My group’s first exercise was at the semi outdoor range next to the small bore rifle range. We had 30 minutes to complete the exercise. It was split into three sections the first part was on a standard sized blank target at 10 meters. The idea was to see how well you could group with no aiming point. The next target was a black line about an inch wide and the idea was to get all of your pellets into the black line in as small as group as possible and the third target was a standard 10 meter target and again the aim was grouping. In fact this was the aim of the whole day, it was grouping and coachability that was the aim not high scores. The first part of our group did their exercises and then it was my turn. By this time I was a bag of nerves but as soon as I got onto the firing line a strange calmness came over me and I did my exercises in 5 pellet batches and timed myself to give me 10 minutes on each exercise. At the end of my exercises I was happy with my groupings. After we had finished the coach asked me to stay behind. ‘Here we go I thought’, but he asked some to get a LP2 match pistol for the lady to have a go on. I realised that he was talking about me so I waited while the pistol was brought to the range and aired up. On a blank target I was asked to repeat Exercise 1 with the Steyr LP2 Match Pistol using the Olympic one handed stance. This really put me on the spot as I was now using a strange pistol that wasn’t zeroed or set up for me and the grip shelf was way too high for my hand to fit in comfortably but within a few pellets I was getting a nice tight group of about ½ to ¾ inch. The coach said not to worry about my age as shooting is not an age related sport and that I could still get to the Olympics if I was in my 70’s. I was also asked if I was willing to switch to the full Olympic 10 meter discipline if I was selected to go further to which I answered yes of course.

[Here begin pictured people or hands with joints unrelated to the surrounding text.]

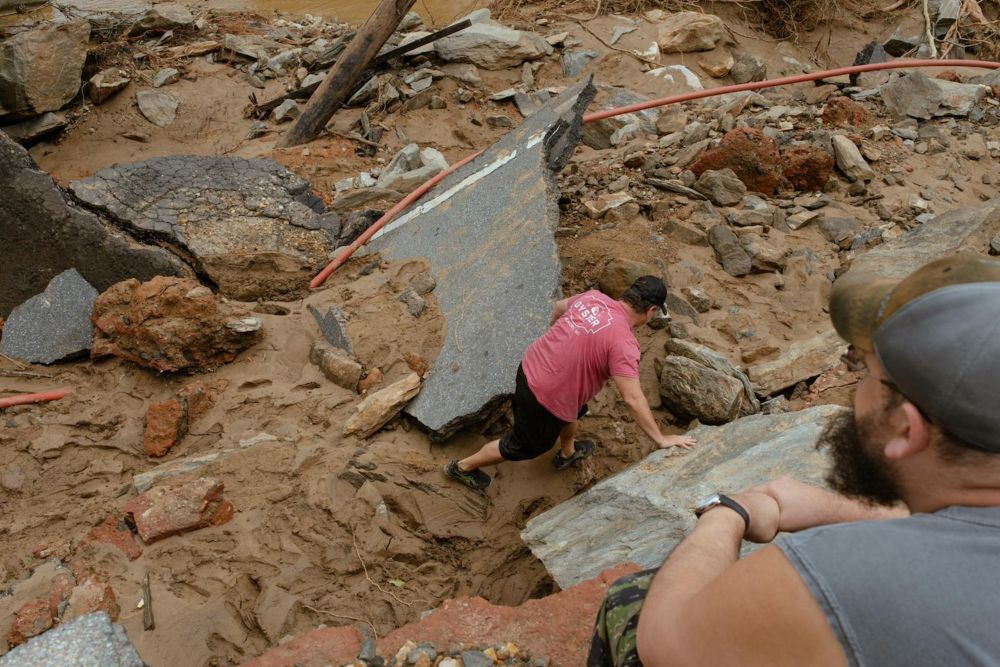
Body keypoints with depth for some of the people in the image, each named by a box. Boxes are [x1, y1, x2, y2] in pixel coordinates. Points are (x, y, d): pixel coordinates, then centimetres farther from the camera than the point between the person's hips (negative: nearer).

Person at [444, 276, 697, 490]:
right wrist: (661, 439, -17)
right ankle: (464, 467, 39)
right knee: (527, 446, 21)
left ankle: (567, 453, 62)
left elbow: (559, 307, 15)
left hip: (531, 367, 8)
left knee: (575, 410, 35)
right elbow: (633, 399, -27)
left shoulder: (593, 297, -5)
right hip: (545, 398, -7)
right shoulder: (623, 342, -27)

The last stage was aimed to see how we could shoot under pressure with a simulated 20 shot match in 30 minutes i.e. an Olympic Final simulation. We were allowed 20 minutes to sight in but as we had been shooting for an hour on the neighbouring range in identical conditions I just shot 5 pellets mainly o save air as my air bottle developed a leak at the filling handle when I tried to fill my pistol so I hoped that I had enough air in the gun for 20 shots.
I re-joined Glynn in the reception area. Unfortunately he couldn’t get any photographs of the event as only Target Tokyo staff and the shooters were allowed into the range area and there was no spectator facilities. Since I was gagging for a brew and something to eat we made our way nearby Box Hill and Rikers cafe for a hot dog, coffee and relax before hitting the magic roundabout home. When I got home I had to prepare my pistols for another 4 matches (I won both the HFT matches and came 3rd in the and 4th in the Metal Plates matches) the next day plus make sure my medals and beret were ready for the Remembrance Act I was leading at my gun club.
On 19th November I got the results of the day and I was told that I hadn’t been selected for the next phase. Yes I am disappointed and upset but that is sport. This is not the end of my Olympic dream by any stretch of the imagination. I am a determined girl and I am determined to represent Great Britain in shooting. It might not be in air pistol as I am taking up clay pigeon shooting in the New Year and currently getting my Shotgun Certificate. I am only 43 so there is still 4 or 5 Olympics in which I could compete in and I do aim to be in one of them and make history as the first openly transgender Olympian and medallist in shooting.